The eastern end of Shott Melrir, which is called Shott Es-Selam, presents other general characteristics. Near the banks the bed is sandy, but toward the middle it forms a hard crust of salt and sand. Elsewhere the soil is a hard surface of clay, which shines in the sun. Mirage is very frequent in this shott.

Between the Shotts Es-Selam and El-Rharsa the expedition first began to encounter obstacles which may seriously interfere with the projected inland sea. In the intervening country are numerous smaller shotts, of which that called Mouia-el-Tadjer is the largest. This shott has a long extension stretching southward, called El-Hadjila, connected with which on the east is Shott Mouia-el-Tofla. Measurements in the highest part of the bed of the latter showed it to be more than eleven feet above the level of the sea. A low ridge separates it from Shott El-Asloudg, the western border of which is only between six and seven feet below the sea, and the eastern about twelve feet. Between this and Shott Bou Dhouil, which is little more than eight feet above the sea, is an extended ridge of sand. Bou Dhouil is but a short distance from the Tunisian frontier and the great Shott El-Rharsa. At this point the expedition ceased its labors and returned to Biskra, convinced that a secondary canal connecting El-Rharsa and Melrir, or some of the shotts belonging to its system, would be necessary before the proposed inland sea could be extended far enough west to benefit Algeria. This would entail a considerable additional expense, but whether large enough to seriously affect the realization of the scheme cannot be known until the publication of the official reports.

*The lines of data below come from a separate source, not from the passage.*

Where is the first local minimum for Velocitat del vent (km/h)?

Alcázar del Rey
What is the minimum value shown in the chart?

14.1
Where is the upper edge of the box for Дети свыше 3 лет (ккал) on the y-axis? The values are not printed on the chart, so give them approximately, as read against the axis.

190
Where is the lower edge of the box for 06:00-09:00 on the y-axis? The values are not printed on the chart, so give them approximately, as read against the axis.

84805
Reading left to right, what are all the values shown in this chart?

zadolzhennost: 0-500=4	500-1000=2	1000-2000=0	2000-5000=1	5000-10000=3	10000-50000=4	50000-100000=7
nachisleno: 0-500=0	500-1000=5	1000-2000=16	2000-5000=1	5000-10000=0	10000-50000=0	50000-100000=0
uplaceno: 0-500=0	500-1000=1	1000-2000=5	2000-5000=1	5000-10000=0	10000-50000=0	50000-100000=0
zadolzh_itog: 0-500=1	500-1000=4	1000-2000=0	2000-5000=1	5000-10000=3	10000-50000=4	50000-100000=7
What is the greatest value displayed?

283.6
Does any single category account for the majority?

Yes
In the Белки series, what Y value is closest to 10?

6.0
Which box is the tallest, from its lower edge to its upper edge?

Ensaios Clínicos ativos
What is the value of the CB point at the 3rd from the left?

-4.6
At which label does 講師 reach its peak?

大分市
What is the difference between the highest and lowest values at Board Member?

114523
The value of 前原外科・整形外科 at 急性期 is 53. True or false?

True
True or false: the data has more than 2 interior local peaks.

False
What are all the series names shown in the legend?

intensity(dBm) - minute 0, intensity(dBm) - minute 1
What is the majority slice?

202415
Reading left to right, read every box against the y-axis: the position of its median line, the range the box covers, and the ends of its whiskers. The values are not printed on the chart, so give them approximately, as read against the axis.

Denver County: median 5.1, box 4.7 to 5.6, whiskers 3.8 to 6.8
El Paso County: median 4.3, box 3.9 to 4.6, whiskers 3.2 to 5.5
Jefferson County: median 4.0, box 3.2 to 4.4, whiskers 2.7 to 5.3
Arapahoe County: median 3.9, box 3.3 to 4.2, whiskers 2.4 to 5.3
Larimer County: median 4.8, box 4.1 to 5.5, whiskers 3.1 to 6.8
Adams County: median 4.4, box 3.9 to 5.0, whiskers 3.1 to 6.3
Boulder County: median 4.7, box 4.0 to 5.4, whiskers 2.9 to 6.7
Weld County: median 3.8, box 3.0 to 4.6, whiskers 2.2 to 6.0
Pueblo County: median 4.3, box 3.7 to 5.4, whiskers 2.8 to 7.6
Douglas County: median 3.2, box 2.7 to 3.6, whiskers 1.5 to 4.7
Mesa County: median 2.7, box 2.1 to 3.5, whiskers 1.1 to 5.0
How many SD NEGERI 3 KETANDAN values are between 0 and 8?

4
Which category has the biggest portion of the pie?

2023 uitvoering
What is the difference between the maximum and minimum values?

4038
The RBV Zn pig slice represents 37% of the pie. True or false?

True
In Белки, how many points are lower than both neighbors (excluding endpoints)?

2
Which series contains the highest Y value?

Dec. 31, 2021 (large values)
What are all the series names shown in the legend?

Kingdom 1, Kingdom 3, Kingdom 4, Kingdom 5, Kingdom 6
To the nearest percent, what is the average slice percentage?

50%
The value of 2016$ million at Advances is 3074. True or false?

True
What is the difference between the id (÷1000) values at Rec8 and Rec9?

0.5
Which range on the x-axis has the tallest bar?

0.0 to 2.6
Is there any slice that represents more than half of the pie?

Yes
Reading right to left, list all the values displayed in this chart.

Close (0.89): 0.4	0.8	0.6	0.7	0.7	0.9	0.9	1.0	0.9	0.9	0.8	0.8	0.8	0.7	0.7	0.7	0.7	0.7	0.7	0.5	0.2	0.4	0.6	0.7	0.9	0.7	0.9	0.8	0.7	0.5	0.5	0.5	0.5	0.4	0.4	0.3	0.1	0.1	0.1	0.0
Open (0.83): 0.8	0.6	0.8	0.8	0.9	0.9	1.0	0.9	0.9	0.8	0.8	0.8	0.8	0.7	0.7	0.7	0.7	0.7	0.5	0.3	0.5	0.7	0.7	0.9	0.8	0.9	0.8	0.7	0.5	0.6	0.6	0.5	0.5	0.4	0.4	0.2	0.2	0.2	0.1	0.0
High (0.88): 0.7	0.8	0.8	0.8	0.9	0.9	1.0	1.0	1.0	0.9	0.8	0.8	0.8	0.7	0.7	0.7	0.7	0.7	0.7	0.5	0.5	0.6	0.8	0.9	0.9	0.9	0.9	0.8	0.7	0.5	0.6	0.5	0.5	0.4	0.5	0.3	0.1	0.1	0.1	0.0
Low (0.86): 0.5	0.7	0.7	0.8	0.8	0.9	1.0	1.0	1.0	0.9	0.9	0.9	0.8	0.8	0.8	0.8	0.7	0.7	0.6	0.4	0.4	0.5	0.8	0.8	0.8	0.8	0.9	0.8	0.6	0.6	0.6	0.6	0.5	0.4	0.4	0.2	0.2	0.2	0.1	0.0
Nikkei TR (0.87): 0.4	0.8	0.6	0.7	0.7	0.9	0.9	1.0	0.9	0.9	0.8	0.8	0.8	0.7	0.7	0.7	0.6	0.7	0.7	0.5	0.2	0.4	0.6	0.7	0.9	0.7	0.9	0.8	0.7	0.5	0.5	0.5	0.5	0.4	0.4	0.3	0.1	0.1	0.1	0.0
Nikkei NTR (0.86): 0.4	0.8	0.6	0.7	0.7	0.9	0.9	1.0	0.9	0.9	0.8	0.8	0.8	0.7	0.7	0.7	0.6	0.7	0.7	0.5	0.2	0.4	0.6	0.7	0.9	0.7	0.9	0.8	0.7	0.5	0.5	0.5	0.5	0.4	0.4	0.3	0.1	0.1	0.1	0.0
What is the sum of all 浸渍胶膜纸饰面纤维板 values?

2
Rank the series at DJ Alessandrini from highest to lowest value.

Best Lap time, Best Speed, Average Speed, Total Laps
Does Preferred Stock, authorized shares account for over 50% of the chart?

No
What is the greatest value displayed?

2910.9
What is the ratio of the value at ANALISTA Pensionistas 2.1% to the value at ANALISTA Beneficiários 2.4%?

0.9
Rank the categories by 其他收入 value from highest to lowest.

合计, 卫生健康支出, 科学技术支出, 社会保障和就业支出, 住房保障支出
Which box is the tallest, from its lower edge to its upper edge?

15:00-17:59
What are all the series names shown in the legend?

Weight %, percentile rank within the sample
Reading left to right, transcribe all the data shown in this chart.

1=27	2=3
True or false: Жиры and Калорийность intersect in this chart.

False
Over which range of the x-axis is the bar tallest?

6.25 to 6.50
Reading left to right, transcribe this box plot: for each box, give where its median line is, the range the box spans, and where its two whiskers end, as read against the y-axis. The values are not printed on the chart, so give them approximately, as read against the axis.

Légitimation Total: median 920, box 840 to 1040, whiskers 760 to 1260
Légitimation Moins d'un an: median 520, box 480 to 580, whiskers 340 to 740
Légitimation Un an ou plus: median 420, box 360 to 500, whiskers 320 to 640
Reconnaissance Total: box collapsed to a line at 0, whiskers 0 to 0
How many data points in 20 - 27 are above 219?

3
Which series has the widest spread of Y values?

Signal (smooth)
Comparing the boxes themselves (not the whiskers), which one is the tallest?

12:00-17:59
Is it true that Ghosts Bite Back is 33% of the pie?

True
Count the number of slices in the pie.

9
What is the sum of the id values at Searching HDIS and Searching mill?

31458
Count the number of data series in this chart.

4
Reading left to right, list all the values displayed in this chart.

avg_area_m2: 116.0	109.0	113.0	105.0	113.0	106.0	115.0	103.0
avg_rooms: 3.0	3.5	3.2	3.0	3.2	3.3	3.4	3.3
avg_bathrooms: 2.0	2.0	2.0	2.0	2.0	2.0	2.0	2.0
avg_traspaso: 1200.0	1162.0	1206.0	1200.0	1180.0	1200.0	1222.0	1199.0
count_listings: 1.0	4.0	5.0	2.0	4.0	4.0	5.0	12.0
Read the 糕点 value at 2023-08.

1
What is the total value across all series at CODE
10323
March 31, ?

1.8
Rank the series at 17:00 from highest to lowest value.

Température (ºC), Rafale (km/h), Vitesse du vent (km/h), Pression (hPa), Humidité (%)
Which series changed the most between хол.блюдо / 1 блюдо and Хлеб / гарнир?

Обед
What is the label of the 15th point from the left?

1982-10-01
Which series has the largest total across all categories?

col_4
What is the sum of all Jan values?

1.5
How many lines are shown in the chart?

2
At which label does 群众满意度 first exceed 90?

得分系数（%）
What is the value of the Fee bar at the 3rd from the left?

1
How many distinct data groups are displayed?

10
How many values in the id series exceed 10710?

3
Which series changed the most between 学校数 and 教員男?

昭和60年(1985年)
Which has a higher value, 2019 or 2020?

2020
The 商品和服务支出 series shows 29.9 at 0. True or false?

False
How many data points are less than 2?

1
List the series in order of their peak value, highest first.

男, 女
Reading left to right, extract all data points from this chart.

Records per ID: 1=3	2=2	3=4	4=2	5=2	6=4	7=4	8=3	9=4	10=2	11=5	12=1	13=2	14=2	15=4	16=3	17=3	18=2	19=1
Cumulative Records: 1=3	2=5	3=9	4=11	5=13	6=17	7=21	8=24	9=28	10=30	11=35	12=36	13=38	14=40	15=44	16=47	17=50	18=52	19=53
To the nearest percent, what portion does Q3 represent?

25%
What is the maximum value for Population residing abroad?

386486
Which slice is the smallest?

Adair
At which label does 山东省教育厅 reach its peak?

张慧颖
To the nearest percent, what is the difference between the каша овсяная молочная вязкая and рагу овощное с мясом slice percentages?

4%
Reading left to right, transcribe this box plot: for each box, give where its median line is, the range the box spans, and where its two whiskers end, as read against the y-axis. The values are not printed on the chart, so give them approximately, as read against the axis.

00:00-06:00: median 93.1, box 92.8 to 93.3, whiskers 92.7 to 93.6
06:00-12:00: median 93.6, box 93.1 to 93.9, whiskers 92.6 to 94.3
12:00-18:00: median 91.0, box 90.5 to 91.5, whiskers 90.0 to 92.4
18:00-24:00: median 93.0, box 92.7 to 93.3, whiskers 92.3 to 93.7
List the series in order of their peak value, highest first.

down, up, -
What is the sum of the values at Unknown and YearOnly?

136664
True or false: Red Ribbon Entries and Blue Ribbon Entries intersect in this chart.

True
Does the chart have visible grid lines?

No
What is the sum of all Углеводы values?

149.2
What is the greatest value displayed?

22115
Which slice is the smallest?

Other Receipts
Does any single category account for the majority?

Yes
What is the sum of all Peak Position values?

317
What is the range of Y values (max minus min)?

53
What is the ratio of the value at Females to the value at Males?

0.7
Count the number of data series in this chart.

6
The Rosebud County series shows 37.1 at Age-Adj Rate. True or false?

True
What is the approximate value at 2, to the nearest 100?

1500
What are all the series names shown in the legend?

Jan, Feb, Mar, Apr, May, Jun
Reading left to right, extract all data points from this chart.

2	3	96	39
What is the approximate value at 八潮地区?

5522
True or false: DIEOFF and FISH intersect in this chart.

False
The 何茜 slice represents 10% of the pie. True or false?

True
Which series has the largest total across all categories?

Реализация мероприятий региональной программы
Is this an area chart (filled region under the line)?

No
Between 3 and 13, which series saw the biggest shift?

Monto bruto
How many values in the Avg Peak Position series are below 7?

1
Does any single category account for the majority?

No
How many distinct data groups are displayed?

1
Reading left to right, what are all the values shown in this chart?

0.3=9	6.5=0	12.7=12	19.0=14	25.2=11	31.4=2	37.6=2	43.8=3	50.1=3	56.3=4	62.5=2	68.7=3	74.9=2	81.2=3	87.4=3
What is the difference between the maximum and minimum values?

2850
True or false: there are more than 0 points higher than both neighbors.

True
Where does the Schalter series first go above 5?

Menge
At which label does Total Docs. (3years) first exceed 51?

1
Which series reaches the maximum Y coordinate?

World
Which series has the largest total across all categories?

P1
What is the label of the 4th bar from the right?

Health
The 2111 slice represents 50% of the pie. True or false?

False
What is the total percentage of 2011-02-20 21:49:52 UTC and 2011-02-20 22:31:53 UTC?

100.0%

This expedition made no investigation of the Tunisian portion of the depression, being evidently under the impression that no insurmountable obstacle existed in that part. Whether this belief was founded on the accounts of the ancient geographers or on an actual knowledge of the country is not apparent, but it is said that levels were taken from Shott El-Jerid to the Mediterranean several years ago by Captain Pricot de Sainte Marie, of the staff of the French army in Algeria. His report, which is deposited in the archives of the Ministry of War in Paris, must have been favorable, else the survey of the Algerian shotts would scarcely have been undertaken.

It is reported, however, on the contrary, that a survey was made of the same isthmus in 1874 by M. Fuchs, a French geologist employed by the government of Tunis to investigate the mineral resources of the country, who discovered that physical obstacles exist of a nature to render a canal impossible; that a range of sandstone hills lies between El-Jerid and the sea, and that the bed of El-Jerid itself is considerably above the sea. If this be true, not only is the proposed inland sea an impossibility, but we must also relegate to the domain of fable the accounts of the great lake of Tritonis, or assign it to another locality.